# JOB
Find every line in the material below that contains the string "FACE" and copy each of those lines in full. Case counts, so match only that exact capitalization.

# DATA SHOWN
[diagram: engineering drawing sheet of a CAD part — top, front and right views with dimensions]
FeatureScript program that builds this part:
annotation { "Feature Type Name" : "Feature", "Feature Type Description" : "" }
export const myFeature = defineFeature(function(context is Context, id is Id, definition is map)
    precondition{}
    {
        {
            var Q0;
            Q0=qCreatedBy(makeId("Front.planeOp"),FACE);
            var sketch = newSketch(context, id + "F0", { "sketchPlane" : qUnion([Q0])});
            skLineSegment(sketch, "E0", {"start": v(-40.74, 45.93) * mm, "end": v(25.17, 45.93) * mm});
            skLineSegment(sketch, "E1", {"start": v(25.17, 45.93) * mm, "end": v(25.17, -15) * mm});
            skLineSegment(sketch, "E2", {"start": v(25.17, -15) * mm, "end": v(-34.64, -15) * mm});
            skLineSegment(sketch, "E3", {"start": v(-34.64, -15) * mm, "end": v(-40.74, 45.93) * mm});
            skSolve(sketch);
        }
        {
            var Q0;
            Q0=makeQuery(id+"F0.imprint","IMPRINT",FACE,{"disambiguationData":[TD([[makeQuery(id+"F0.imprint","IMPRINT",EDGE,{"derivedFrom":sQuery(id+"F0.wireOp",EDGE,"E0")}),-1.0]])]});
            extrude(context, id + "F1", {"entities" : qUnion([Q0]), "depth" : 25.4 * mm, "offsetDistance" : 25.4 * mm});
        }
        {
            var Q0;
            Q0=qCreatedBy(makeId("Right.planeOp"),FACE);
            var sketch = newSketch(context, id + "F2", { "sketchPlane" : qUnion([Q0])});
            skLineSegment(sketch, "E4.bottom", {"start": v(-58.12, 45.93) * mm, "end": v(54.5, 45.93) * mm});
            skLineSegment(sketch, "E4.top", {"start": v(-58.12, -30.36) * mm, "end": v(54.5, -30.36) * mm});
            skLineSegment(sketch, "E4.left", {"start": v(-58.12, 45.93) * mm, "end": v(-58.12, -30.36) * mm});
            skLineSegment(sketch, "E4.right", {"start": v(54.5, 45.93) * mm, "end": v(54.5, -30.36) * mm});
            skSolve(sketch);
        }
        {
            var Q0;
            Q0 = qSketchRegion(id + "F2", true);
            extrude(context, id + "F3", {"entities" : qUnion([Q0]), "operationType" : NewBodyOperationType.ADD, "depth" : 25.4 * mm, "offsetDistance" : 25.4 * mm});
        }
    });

# COMPLETED EXERCISE
            Q0=qCreatedBy(makeId("Front.planeOp"),FACE);
            Q0=makeQuery(id+"F0.imprint","IMPRINT",FACE,{"disambiguationData":[TD([[makeQuery(id+"F0.imprint","IMPRINT",EDGE,{"derivedFrom":sQuery(id+"F0.wireOp",EDGE,"E0")}),-1.0]])]});
            Q0=qCreatedBy(makeId("Right.planeOp"),FACE);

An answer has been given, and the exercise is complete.